Tuesday’s complaint also notes the case of Curtis Lee Kyles, who won a new trial in a 1984 death case after prosecutors withheld information.

Thompson’s case drew national attention in 2011 when the U.S. Supreme Court decided 5-4 to overturn a $14 million judgment he’d won against Connick’s office, Williams and others for his wrongful conviction.

According to the court record, Thompson was first convicted in 1985 in an unrelated attempted armed robbery. That conviction proved important at his murder trial. Fearing the conviction would be used to challenge his credibility, Thompson chose not to testify in his own defense. Then, prosecutors noted the armed robbery attempt as they argued for the death penalty in the murder case.

Later, it was found that prosecutors under Connick had not disclosed the existence of a swatch of victim clothing stained with the would-be robber’s blood, or a test showing the blood to be type B.

Thompson, who has type O blood, eventually was exonerated in the robbery and the murder.

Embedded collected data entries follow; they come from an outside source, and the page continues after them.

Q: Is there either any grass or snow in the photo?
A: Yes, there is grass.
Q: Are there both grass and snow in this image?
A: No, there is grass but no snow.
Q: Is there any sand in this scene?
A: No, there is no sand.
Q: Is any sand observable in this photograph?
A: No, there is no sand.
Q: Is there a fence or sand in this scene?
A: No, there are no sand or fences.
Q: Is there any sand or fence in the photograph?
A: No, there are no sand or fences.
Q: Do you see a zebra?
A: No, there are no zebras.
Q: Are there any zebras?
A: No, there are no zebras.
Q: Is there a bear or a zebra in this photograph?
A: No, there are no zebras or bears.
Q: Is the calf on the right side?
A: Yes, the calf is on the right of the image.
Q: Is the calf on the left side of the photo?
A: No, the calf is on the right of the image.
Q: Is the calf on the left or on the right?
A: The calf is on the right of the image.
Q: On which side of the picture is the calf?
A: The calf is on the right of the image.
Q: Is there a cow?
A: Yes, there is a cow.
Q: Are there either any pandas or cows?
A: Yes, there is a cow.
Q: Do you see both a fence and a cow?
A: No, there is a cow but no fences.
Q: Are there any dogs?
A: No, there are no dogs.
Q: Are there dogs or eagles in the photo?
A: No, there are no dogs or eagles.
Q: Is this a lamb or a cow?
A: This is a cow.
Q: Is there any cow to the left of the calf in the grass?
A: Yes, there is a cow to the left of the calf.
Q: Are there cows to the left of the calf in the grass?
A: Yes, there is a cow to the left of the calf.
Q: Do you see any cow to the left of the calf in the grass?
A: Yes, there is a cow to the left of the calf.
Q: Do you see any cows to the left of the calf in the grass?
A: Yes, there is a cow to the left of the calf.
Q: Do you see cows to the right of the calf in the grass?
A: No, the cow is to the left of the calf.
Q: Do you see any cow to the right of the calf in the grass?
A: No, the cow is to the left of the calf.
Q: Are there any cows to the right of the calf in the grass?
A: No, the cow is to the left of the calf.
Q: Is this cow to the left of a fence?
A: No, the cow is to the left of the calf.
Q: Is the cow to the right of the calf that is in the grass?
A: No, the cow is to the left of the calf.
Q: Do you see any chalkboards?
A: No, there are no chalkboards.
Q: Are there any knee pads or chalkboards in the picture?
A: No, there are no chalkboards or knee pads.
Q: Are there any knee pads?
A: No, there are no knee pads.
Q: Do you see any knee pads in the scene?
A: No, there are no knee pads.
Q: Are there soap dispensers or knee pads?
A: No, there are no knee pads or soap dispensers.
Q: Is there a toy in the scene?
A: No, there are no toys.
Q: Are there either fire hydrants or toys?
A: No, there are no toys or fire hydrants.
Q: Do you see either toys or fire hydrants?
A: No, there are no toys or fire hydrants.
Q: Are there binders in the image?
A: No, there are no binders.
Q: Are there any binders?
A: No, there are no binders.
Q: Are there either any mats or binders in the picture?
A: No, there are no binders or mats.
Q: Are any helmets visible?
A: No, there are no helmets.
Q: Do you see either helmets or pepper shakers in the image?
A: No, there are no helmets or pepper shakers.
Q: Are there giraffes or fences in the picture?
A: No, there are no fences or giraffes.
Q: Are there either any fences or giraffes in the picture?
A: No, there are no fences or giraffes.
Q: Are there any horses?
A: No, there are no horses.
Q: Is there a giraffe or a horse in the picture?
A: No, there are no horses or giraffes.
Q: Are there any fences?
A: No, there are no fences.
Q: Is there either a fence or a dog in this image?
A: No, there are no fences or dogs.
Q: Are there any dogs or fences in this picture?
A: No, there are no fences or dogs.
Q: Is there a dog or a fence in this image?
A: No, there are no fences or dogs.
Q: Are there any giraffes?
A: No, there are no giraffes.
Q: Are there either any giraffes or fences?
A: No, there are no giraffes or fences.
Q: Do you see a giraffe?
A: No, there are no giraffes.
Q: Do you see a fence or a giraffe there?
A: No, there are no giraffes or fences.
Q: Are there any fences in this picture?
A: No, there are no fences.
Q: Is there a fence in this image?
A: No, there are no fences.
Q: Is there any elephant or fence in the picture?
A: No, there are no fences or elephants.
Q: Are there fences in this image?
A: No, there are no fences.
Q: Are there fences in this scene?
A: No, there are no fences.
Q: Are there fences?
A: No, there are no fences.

Justice Clarence Thomas wrote a majority opinion rejecting the idea that the district attorney’s office should be punished for failing to provide specific training to prosecutors on evidence that must be turned over to the defense. A strong dissent from Ruth Bader Ginsburg held that Thompson was entitled to the award “for the gross, deliberately indifferent, and long-continuing violation of his fair trial right.”